### EXTRACT PROVIDED
^^^^^^^^

In addition, we have a water heater that’s probably never been cleaned, and after I watched a video of all of the gross build up in one of those things, I can’t imagine using it until it’s clean. I bought a wand that’ll help get rid of some of the build up, but we don’t have the wrench necessary to get the drain unscrewed. Once we unscrew the drain, we’ll need to buy a new anode rod and install one of those (to prevent corrosion of the water tank), use a wand to flush out the inside, and then–and I’ve watched a million videos but still haven’t figured out how to do this myself–somehow attach a hose that can pump vinegar from a bottle and into the tank and let that soak off the rest of the gunk in there.

I’ve given up thinking I can do it myself, so I called around multiple RV repair shops to ask how much it would cost to do a thorough cleaning of the water heater. 5/5 of them did not call me back. So, we’ve been taking quick, cold showers, or running off to use campground showers when they are available (I once rented an Airbnb just for a hot shower when were in a big city with no coin-operated campground showers; I was that desperate!).

^^^^^^^^

### AIM OF THE EXERCISE
Copy the passage about cleaning the RV water heater word for word, starting at "In addition, we" and ending at "gunk in there.".

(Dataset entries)
^^^^^^^^

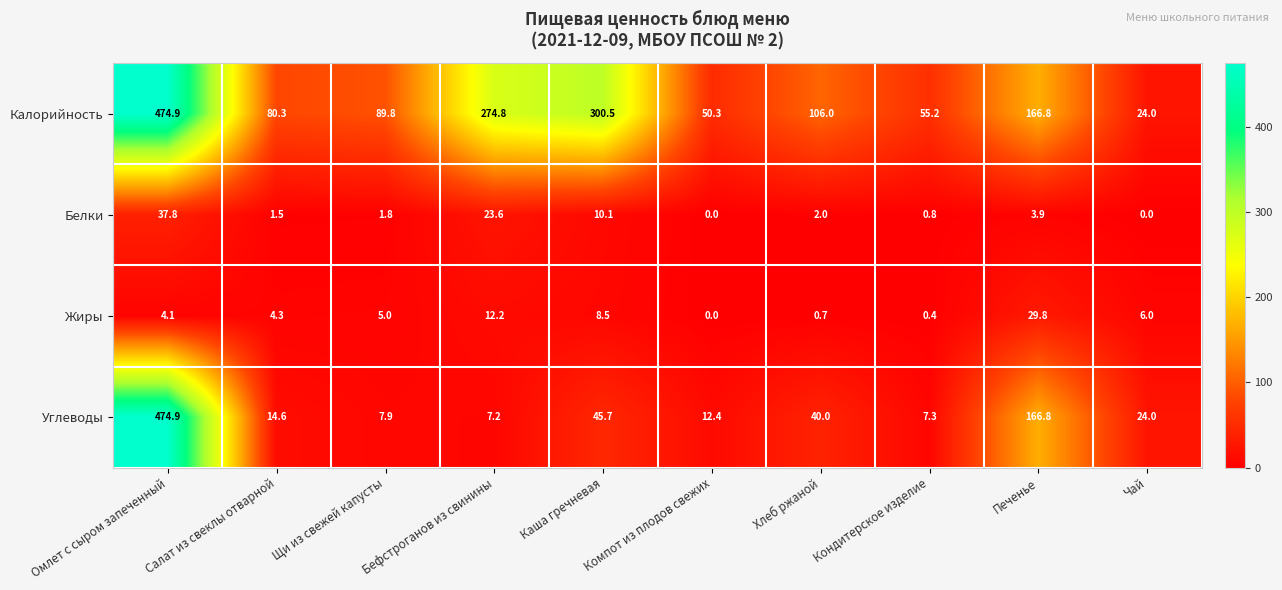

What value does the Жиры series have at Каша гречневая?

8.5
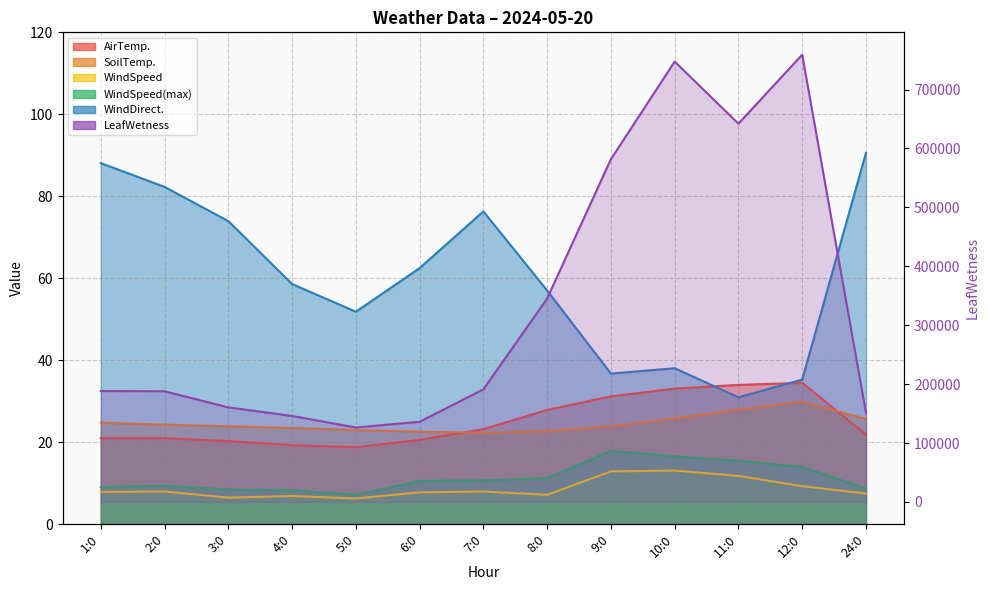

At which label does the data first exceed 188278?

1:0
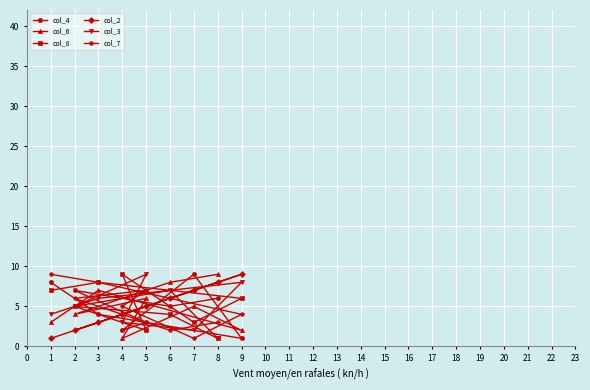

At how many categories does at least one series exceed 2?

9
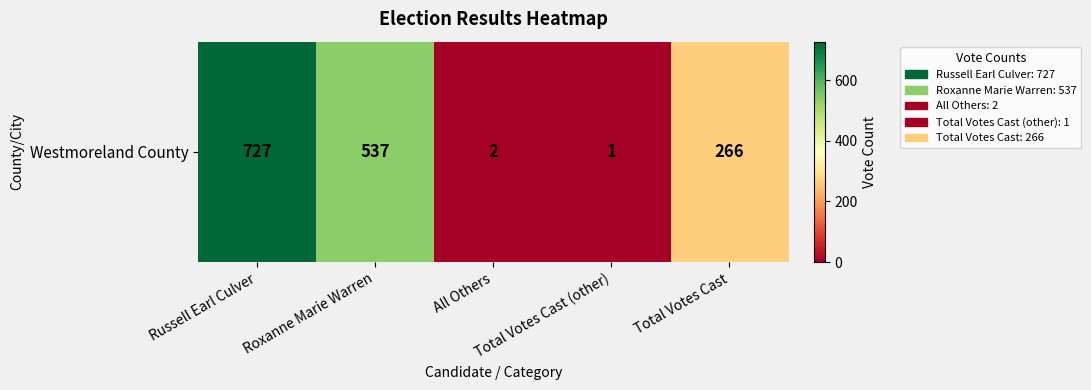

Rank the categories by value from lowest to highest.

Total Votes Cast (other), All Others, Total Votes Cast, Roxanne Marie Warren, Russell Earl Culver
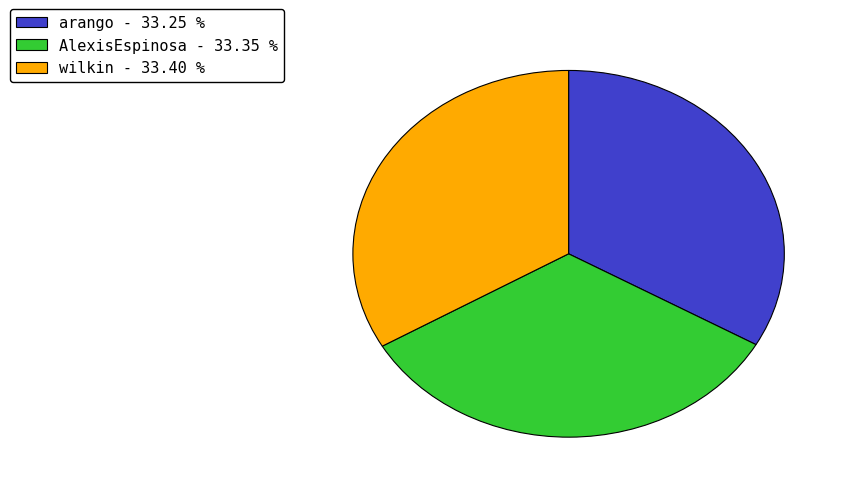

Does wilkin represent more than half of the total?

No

^^^^^^^^

### PROBLEM SOLUTION
In addition, we have a water heater that’s probably never been cleaned, and after I watched a video of all of the gross build up in one of those things, I can’t imagine using it until it’s clean. I bought a wand that’ll help get rid of some of the build up, but we don’t have the wrench necessary to get the drain unscrewed. Once we unscrew the drain, we’ll need to buy a new anode rod and install one of those (to prevent corrosion of the water tank), use a wand to flush out the inside, and then–and I’ve watched a million videos but still haven’t figured out how to do this myself–somehow attach a hose that can pump vinegar from a bottle and into the tank and let that soak off the rest of the gunk in there.